A infinita complexidade da realidade é suscetível, por meio de tais práticas científicas, de multiplicar-se em várias formas de inteligibilidade, as quais, embora nos permitam visualizar a realidade, fazem-no de modo limitado por causa dos próprios meios usados. A ideia de ciência racional, de algum modo, limitou o pensamento científico, tornando o pesquisar engessado, impedido de correr muitos riscos. A solidez do pesquisar pode, de algum modo, fazer com que se perca a condição inteligível do pesquisador, parte ativa, implicada e fundamental da pesquisa.

Vygotsky considera ainda como fundamental para a pesquisa científica e a construção do método a relação concreta da pesquisa com as condições de vida de uma sociedade. Considerando a importância dessa base concreta, inspirada nas obras de Marx, torna-se fundamental compreender em que sistema econômico vive o sujeito que está sendo estudado. Essa condição serviu como indicadora para a

base teórica deste estudo e assim também será utilizada para a conclusão. O sistema econômico dita as regras que interferem de forma direta nas relações e nas condições reais de vida dos sujeitos.

O capitalismo como sistema econômico se fortaleceu com base nos princípios da meritocracia. Ou seja, terá melhores condições e melhores salários aquele que trabalhar mais e melhor. A igualdade de direitos estaria estabelecida por questões de tempo. Os mais pobres, logo, teriam melhores condições de vida. O acúmulo de valores proporcionaria à população formas mais justas de sobrevivência. Porém, com o passar do tempo e com várias mudanças estruturais, a ideia do acúmulo de bens materiais cresceu, e a cada dia a desigualdade social aumenta, sustentada pelo objetivo de acumular. Segundo a ONU (2012), mais de 50% da riqueza do mundo pertence a apenas 2% da população, os outros menos de 50% são divididos, ainda de modo desigual, por 98% da população.

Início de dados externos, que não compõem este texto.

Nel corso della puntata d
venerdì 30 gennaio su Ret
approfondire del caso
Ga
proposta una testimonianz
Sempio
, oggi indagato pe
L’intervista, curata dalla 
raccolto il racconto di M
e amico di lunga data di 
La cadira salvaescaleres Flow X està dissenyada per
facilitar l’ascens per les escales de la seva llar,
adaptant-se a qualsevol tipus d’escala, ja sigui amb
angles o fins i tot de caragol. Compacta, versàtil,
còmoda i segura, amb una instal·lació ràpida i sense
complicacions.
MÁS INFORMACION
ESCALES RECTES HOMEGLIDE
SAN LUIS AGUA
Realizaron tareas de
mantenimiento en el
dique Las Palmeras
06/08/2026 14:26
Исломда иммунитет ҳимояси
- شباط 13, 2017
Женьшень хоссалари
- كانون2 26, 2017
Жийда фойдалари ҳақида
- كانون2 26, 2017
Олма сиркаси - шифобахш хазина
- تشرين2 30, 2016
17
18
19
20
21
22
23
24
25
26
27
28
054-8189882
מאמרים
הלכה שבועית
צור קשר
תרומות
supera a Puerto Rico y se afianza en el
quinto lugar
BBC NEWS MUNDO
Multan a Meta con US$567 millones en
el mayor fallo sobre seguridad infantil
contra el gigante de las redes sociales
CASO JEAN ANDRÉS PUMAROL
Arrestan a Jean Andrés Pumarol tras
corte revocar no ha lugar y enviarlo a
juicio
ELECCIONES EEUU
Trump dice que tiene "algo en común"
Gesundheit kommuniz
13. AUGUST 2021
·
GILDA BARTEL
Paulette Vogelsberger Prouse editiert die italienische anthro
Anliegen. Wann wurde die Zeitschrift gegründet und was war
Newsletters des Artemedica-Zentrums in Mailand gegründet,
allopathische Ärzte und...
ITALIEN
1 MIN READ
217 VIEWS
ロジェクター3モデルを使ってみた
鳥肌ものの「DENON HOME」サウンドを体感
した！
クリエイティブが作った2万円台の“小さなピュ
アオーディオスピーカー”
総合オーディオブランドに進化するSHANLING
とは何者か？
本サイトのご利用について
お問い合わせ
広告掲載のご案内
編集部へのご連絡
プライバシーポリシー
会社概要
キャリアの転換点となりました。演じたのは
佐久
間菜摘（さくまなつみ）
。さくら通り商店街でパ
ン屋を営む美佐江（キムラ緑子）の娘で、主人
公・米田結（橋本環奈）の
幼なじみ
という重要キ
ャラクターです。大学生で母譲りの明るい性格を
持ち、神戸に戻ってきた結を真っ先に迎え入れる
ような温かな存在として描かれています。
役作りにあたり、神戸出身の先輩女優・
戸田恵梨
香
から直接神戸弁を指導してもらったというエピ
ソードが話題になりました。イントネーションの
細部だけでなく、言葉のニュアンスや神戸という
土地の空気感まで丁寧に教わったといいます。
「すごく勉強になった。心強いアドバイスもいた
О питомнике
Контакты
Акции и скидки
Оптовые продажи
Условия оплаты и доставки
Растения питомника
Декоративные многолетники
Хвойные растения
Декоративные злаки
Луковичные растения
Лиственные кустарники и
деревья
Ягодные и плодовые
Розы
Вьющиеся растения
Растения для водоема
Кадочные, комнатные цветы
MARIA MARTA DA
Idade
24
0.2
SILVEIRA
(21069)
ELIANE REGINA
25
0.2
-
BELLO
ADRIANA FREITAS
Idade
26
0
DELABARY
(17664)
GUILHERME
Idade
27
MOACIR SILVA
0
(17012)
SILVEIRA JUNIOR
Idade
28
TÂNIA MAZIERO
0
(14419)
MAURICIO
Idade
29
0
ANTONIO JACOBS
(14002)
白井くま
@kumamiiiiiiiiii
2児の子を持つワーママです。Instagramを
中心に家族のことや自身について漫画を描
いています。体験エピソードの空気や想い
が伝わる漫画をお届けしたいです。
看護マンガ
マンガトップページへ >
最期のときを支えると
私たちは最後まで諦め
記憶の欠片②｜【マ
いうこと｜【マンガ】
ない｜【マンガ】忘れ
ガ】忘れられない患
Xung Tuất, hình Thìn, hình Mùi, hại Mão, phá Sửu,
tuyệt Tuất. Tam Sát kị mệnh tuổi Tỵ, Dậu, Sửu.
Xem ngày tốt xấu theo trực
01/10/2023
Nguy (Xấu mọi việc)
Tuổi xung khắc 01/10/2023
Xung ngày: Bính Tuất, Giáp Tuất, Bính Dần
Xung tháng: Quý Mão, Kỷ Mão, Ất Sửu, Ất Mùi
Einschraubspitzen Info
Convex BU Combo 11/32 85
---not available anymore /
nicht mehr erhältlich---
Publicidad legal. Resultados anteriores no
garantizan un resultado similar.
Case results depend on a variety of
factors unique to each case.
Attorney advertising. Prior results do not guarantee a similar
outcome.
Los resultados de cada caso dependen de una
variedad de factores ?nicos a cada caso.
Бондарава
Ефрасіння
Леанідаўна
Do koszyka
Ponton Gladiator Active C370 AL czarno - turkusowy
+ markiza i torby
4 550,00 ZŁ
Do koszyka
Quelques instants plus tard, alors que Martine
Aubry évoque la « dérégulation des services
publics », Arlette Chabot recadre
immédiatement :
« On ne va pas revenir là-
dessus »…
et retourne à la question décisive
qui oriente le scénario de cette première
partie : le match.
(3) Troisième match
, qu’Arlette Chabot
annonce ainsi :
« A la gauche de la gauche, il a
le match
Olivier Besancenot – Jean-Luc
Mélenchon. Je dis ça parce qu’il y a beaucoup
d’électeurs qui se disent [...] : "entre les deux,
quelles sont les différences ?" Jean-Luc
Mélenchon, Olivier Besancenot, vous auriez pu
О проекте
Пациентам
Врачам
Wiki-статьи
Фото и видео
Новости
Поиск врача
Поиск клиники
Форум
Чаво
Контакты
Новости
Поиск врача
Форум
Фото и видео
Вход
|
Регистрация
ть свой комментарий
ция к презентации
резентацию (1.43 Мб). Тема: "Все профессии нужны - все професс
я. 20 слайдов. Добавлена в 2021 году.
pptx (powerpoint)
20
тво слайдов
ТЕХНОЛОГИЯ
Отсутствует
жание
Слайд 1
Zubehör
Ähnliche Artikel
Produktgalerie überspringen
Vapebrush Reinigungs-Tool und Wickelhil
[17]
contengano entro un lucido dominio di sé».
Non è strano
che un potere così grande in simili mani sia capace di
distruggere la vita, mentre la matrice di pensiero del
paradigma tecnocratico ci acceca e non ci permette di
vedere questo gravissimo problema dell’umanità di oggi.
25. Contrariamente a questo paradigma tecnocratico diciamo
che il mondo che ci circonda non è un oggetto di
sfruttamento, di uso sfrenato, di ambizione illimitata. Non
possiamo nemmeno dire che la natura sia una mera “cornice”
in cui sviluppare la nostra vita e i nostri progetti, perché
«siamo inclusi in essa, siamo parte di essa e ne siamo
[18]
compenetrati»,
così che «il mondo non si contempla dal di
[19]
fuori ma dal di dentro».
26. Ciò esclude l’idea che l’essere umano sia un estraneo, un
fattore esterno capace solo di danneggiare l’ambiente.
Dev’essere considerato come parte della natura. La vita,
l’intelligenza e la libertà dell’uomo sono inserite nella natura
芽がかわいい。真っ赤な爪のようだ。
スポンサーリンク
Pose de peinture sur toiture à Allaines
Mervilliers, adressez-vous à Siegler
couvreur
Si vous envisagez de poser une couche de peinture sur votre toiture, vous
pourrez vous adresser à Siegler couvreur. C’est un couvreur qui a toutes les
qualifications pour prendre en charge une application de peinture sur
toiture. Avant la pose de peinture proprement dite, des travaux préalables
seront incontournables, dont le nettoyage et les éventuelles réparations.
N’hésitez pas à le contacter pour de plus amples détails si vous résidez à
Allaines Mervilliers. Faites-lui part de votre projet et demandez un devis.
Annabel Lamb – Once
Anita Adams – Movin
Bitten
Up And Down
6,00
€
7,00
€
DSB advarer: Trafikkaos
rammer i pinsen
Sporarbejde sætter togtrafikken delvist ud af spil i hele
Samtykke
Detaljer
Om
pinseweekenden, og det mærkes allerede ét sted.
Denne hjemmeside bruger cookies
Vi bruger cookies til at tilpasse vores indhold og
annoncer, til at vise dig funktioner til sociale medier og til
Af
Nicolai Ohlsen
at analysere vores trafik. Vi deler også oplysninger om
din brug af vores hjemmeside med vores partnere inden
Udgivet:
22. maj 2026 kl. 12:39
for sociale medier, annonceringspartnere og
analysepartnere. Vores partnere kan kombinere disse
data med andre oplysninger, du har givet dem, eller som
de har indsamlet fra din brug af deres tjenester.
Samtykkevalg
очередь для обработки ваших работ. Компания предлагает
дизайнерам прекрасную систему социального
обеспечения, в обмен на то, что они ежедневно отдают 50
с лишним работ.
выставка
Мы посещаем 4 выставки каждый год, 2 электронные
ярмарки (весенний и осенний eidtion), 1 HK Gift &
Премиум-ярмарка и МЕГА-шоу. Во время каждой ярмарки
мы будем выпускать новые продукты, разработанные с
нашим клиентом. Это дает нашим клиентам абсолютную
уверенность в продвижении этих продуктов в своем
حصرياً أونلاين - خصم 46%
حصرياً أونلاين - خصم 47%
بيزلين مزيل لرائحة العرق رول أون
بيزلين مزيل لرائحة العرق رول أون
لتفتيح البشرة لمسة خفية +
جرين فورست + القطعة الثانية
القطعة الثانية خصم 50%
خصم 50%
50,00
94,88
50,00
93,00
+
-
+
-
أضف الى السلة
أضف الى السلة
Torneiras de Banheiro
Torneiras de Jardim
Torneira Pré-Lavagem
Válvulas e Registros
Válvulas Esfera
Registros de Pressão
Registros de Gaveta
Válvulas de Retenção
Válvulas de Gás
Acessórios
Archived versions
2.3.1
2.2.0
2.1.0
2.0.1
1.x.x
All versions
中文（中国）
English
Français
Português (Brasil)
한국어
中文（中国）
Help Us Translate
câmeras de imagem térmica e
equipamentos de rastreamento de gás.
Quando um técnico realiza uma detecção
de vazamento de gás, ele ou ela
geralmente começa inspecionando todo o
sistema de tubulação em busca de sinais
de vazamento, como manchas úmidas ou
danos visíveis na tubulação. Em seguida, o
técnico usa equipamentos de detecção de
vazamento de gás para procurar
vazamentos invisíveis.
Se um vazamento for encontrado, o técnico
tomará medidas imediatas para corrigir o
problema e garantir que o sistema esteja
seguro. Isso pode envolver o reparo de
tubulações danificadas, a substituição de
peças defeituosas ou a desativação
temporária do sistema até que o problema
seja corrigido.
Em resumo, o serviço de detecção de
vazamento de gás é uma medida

Essa desigualdade caracteriza a divisão de classes sociais estabelecidas e fortalecidas pela maneira como funciona este sistema, que de modo injusto estabelece padrões de vida que marcam a história de sujeitos que, mesmo sendo considerados como seres ativos e capazes de suas escolhas, estarão limitados à quantidade de escolhas menor do que as classes mais favorecidas. Partindo da constatação da desigualdade, Marx (1818-1883) conclui que o contexto social regido pelo capitalismo compõe um cenário de luta de classes. Uma luta permanente em que trabalhadores batalham para conquistar, garantir e manter direitos.

A ideia de trabalho para o capitalismo está determinada pela condição de valor e pela relação de troca. Ou seja, a realização de determinada atividade está implicada na condição de receber algo em troca, o que o sistema chama oficialmente de salário. O salário representa a quantia de dinheiro a ser recebida no final de cada mês de trabalho. Essa condição afetou de modo profundo todas as relações sociais deste sistema.

Marx também responsabiliza a transformação nas relações familiares; a ideia de sobreviver sob a necessidade de manter um trabalho submeteu o trabalhador a condições diversas, incluindo a precariedade nas condições do exercício do trabalho e a ausência do lar. O sistema determinou aos trabalhadores períodos exaustivos de dedicação ao trabalho, tirando, assim, do sujeito o direito de permanecer por mais tempo com a família. As condições de vida de mulheres e crianças também foram afetadas, seja por conta da exploração de mão de obra ou

pela desvalorização, no caso das mulheres, com relação aos afazeres domésticos, atividades não remuneradas, sem valor de troca.

A burguesia desnudou de sua auréola toda ocupação até agora honrada e admirada com respeito reverente. Converteu o médico, o advogado, o padre, o poeta e o cientista em seus operários assalariados. Ela arrancou da família o seu véu sentimental e reduziu a relação familiar a uma mera relação de dinheiro. (MARX, 1998, p. 14)

Essa desvalorização das atividades não remuneradas afetou profundamente os sentidos da ação humana, que, submetida à égide do valor remunerado, da troca, prioriza como aspecto teleológico as quantias que poderão ser recebidas de modo concreto, em moeda. Condição que legitima de modo declarado ou subliminar sentidos subjetivos nessa dimensão histórica, profundamente afetada e estabelecida pela relação de troca. E o que se troca? Troca-se a vida por toda e qualquer condição concreta de valor estabelecido pelo sistema econômico e social, por dinheiro.